Questions have been raised about the conflict of interest in the Fed’ hiring BlackRock to run several of its bond purchasing programs given the firm’s outsize role in the financial markets. Fed Chairman Jerome Powell told the Senate Banking Committee in May that BlackRock was hired for its expertise amid the Fed’s urgent need to arrange support structures for the bond market, which had been experiencing extreme volatility in March.

This is a good list … a broad list,” said Dave Nadig, chief investment officer and director of research at ETF Flows, about the list of ETFs that the Fed has purchased. “ It features good funds from great companies. It would have been very, very easy for them to have skipped out on the funds from Van Eck and DWS.”

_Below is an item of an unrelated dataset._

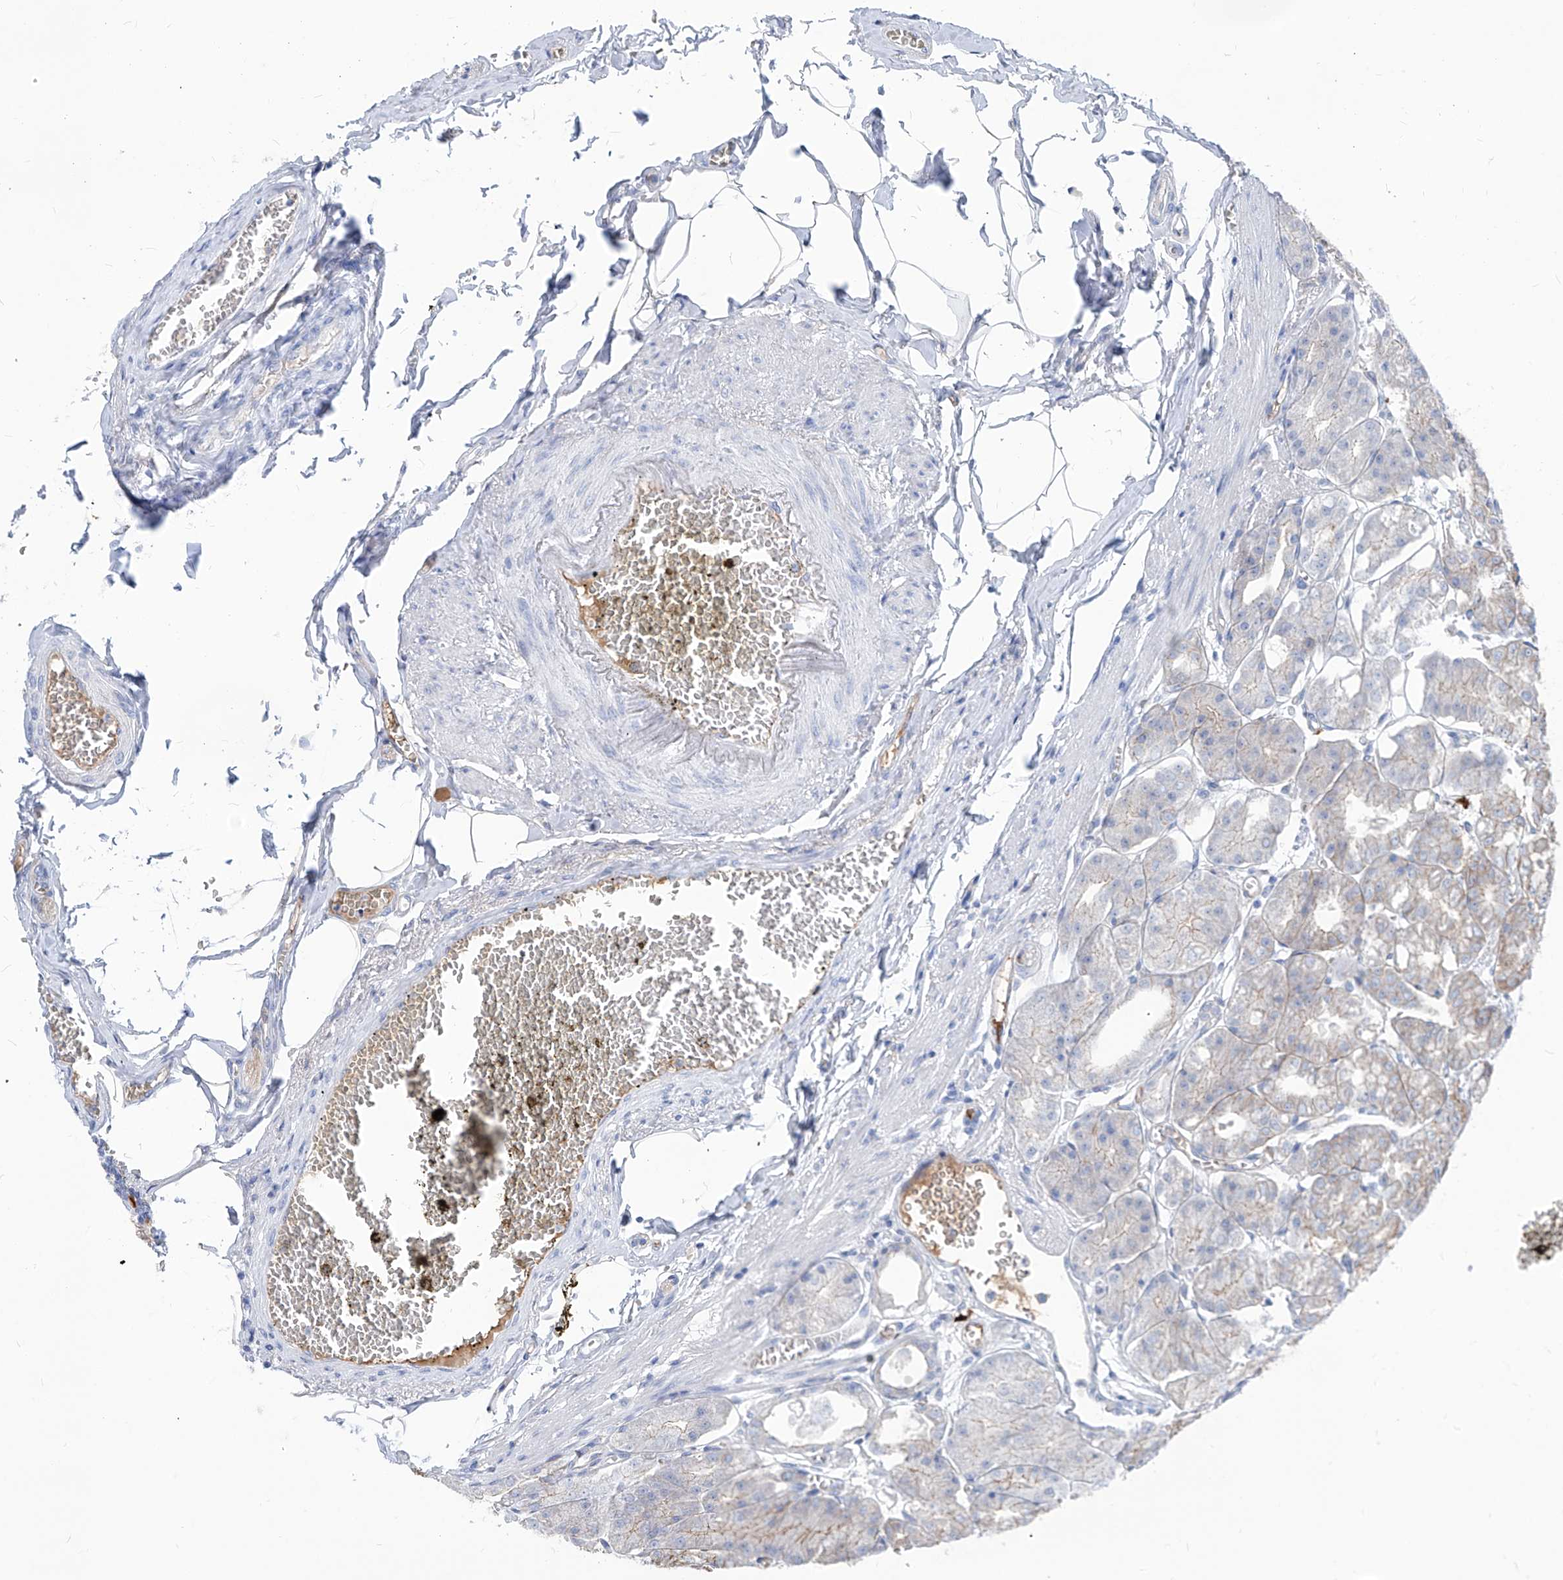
{"staining": {"intensity": "moderate", "quantity": "25%-75%", "location": "cytoplasmic/membranous"}, "tissue": "stomach", "cell_type": "Glandular cells", "image_type": "normal", "snomed": [{"axis": "morphology", "description": "Normal tissue, NOS"}, {"axis": "topography", "description": "Stomach, lower"}], "caption": "About 25%-75% of glandular cells in benign human stomach demonstrate moderate cytoplasmic/membranous protein staining as visualized by brown immunohistochemical staining.", "gene": "AKAP10", "patient": {"sex": "male", "age": 71}}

Since the Fed announced its programs to purchase individual corporate bonds and ETFs in March, the bond market, which was extremely volatile, has steadied.

(Related: How Fed Intervention Has Saved, but Distorted, the Bond Market)

“The Fed’s announcement of its facilities and plan to purchase corporate bonds and ETFs has been the catalyst for credit spreads to narrow and corporate bonds to rally,” says Kathy Jones, chief fixed income strategist at Schwab Center for Financial Research.

“The rally began the day the Fed unveiled its intentions [and] … even though the Fed purchases of ETFs to date have been pretty small (about $3 billion with only 17% in high yield) the market is nearly back to normal with issuance picking up.”

Todd Rosenbluth, senior director of ETF and mutual fund research at CFRA, agrees that the Fed’s bond purchases have been a key factor in the bond market’s rebound.

“The  Fed’s efforts to provide stability to the credit markets has given investors more confidence in the security of these investments and the reduced impact of COVID-19 on the economy,” says Rosenbluth.

What happens once those facilities expire is uncertain. “Unwinding the facilities will depend on market conditions at the time,” says Jones. “Many of these facilities have set dates for Fed buying. The secondary credit facility date is Sept 30th but it may be extended. As far as I know there’s no set date when they have to sell their holdings…. I could see the Fed holding the ETFs for a couple of years and maybe holding individual bonds to maturity since they are limited to buying bonds with maturities of five years or less.”